Potential leak: Many people who end up accepted into many of these research programs don’t actually care that much about reducing existential risks, meaning that they may be less likely to take on highly impactful jobs if given the opportunity (for example, choosing to work at a lab over a research org). This is an inefficient use of mentor time and resources.

Solution (partial): Dedicate sections of these programs to talking about why these risks are important to think about and prioritize. Explicit cause prioritization work can make participants understand why they should be trying to align AGI, rather than build it. Note: I’m quite uncertain about how valuable these types of programs are, or if they would even be a net-positive.

Potential leak: Low acceptance rates mean that many people who get rejected from various programs feel discouraged and opt out of applying for more.

Solution: Help direct people to the places where they should be applying first.
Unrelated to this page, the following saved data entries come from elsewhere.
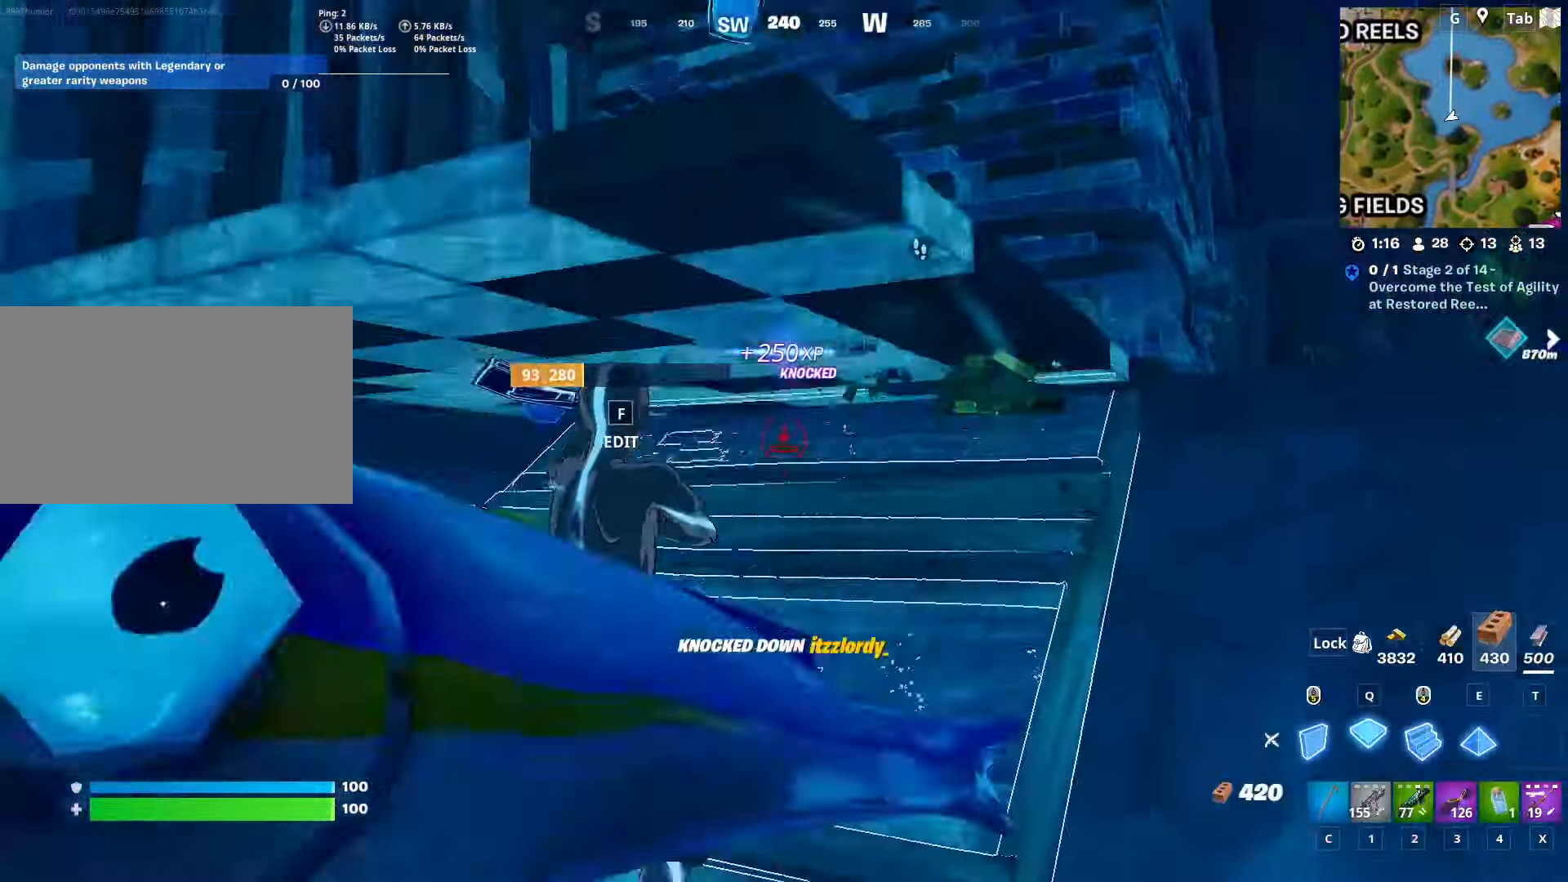
{"keys": ["c"], "mouse": [], "mouse_move": "down-right", "events": [[116, "q", "up"], [250, "w", "up"], [300, "mouse_left", "up"], [350, "c", "down"]]}
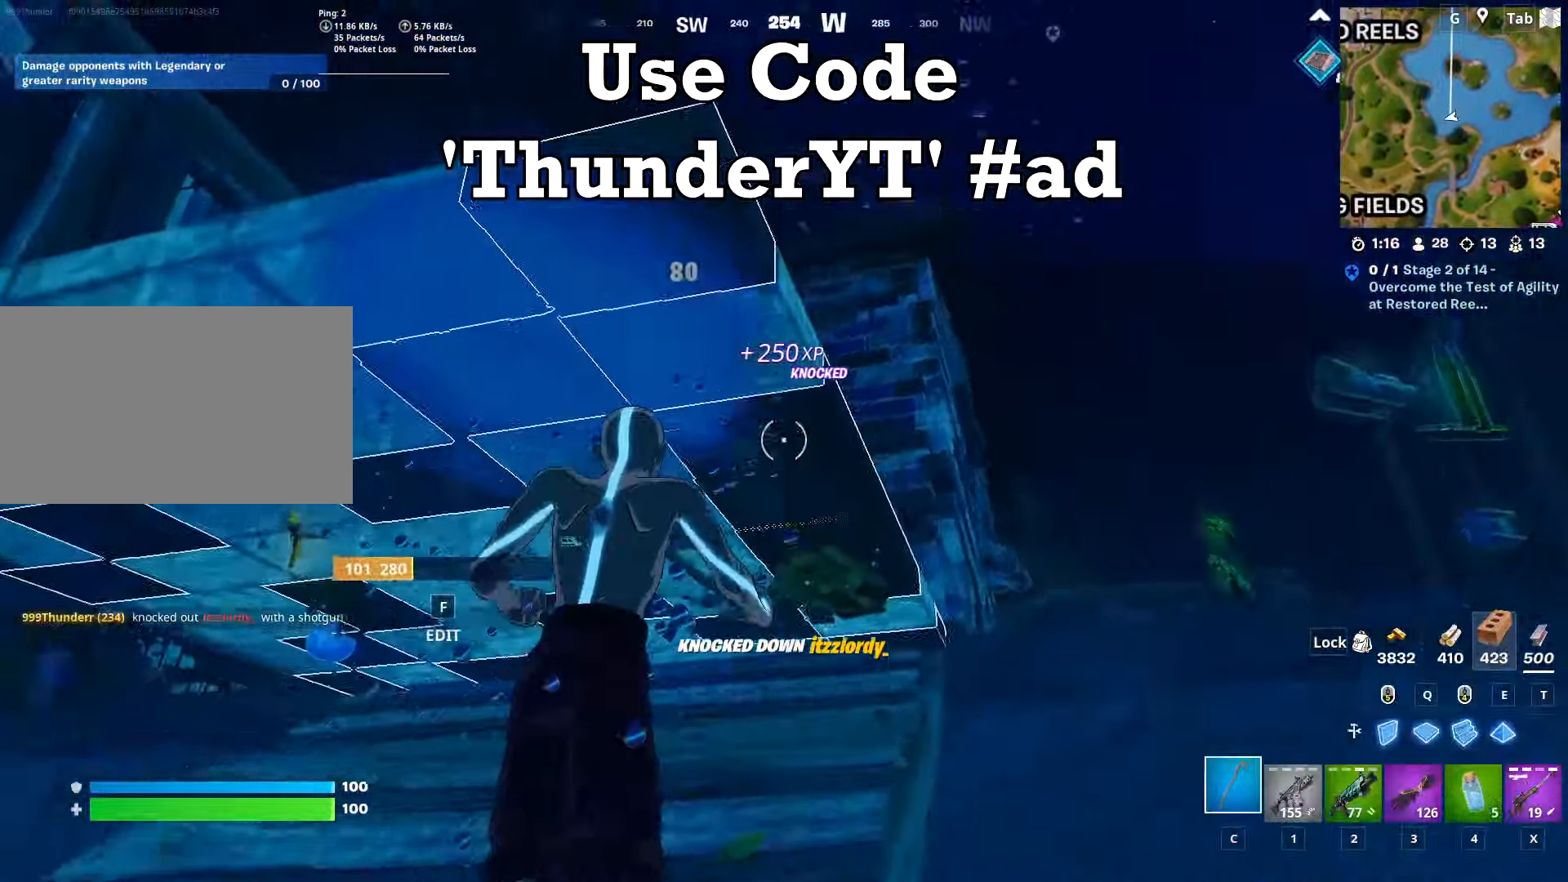
{"keys": ["d"], "mouse": [], "mouse_move": "down", "events": [[33, "c", "up"], [133, "d", "down"], [317, "1", "down"], [467, "1", "up"]]}
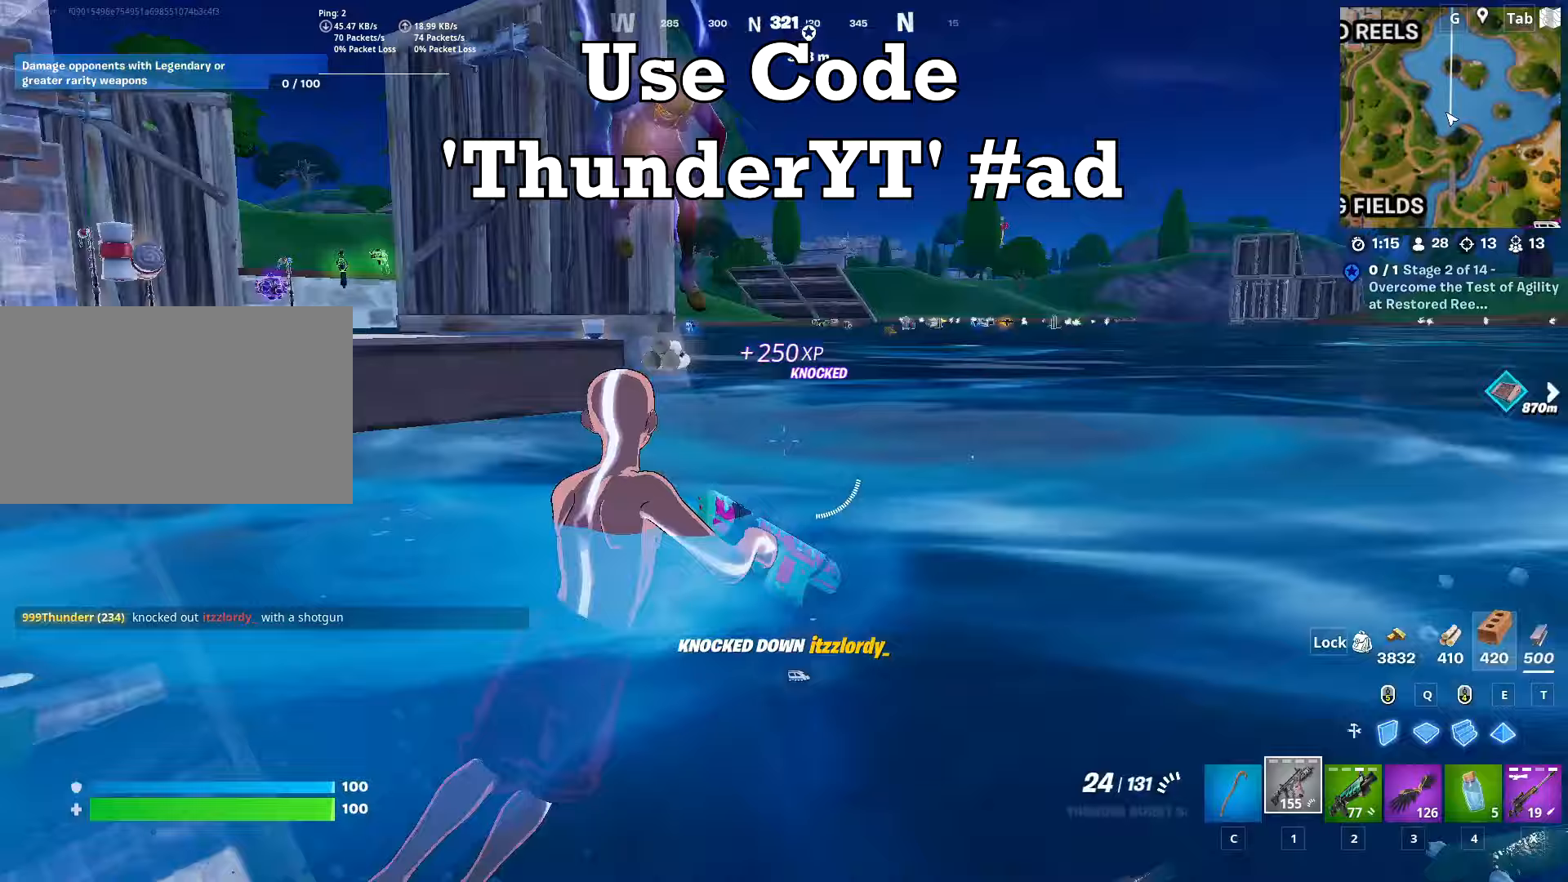
{"keys": ["w"], "mouse": [], "mouse_move": "left", "events": [[284, "d", "up"], [334, "w", "down"]]}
If people tried applying for MATS with no other experience, they have little chance of getting in. Tell them to check out BlueDot, ARENA, and SPAR first. Note: Many programs already do this or something similar. But do all of them?

Career Transition Materials

High-Impact Professionals Career Transition Materials

University internship-support/study grants

CEA bootcamps

Personal uncertainty: Does everyone who wants to pivot careers have an accessible path to doing so? Maybe they do, but if they don’t, what can we do about it?

What are we missing?

For one reason or another, many of the candidates moving through the pipeline lack important skills and context. Mid-career professionals lack context on the AI safety space, and young people lack the skills and experience that the mid-career professionals have. Not many people take the time to develop a nuanced, big-picture strategy or learn how to “backchain” to determine the "theory of change" of an action. Many skills, such as communications, information security, and complex management, require years of technical practice to gain, and are hard to find in applicants who are willing to pivot into AI safety. But perhaps the hardest thing to hire for is finding people with those skills who also genuinely care about impact and will try carefully and earnestly to do good. In many places, “really caring” can mark the difference between someone good and someone great. Here are some projects that might be worth trying (in addition to fixing leaks):

Sophie Kim is working on a grantmaking BlueDot course, and I think that's cool.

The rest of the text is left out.